China has always pursued international technical cooperation with mutual benefit and win-win as the basic value orientation. China's economic development has benefited from international technology transfer and dissemination. International holders of technology have also reaped enormous benefits from this process. China encourages and respects voluntary technical cooperation between Chinese and foreign firms based on market principles. It strongly opposes forced technology transfer and takes resolute action against intellectual property infringement. Accusations against China of forced technology transfer are baseless and untenable.

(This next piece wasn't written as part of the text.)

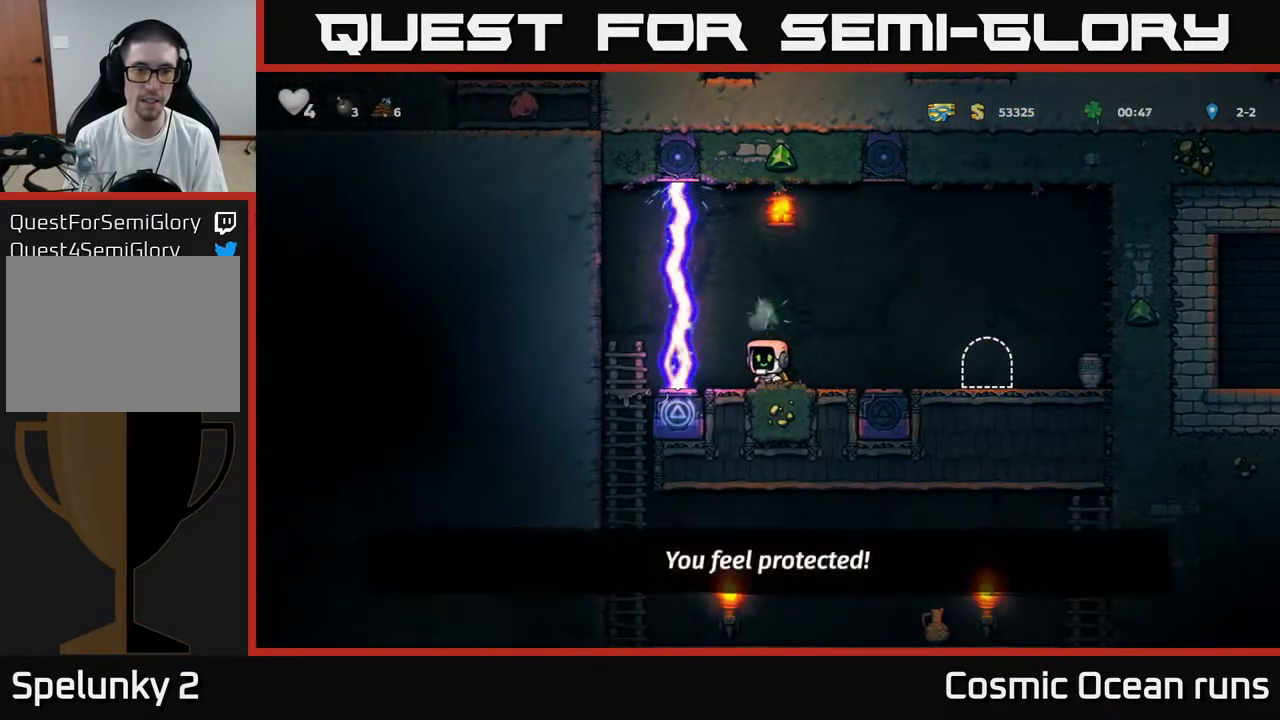
{"buttons": [], "left_stick": "center", "right_stick": "center", "events": []}
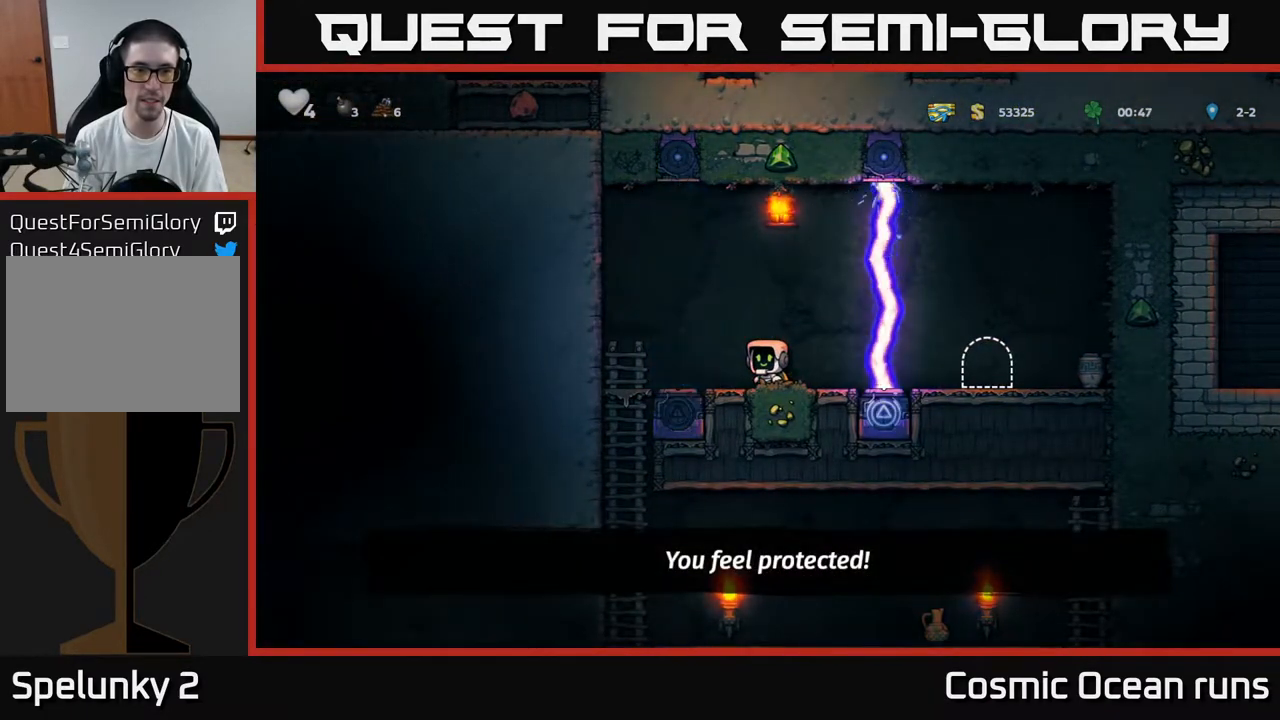
{"buttons": ["A", "DPAD_DOWN"], "left_stick": "center", "right_stick": "center", "events": [[17, "DPAD_LEFT", "down"], [317, "DPAD_UP", "down"], [400, "DPAD_UP", "up"], [433, "DPAD_DOWN", "down"], [433, "DPAD_LEFT", "up"], [500, "A", "down"]]}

Turning a blind eye to the nature of the economic structure and the stage of development in China and the US, as well as the reality of the international industrial division of labor, the US insists that China's "unfair" and "non-reciprocal" trade policies have created a trade deficit in bilateral commercial exchanges that constitutes "being taken advantage of", leading to unilateral imposition of additional tariffs on China. In fact, in today's globalized world, the Chinese and American economies are highly integrated and together constitute an entire industrial chain. The two economies are bound in a union that is mutually beneficial and win-win in nature. Equating a trade deficit to being taken advantage of is an error. The restrictive measures the US has imposed on China are not good for China or the US, and still worse for the rest of the world.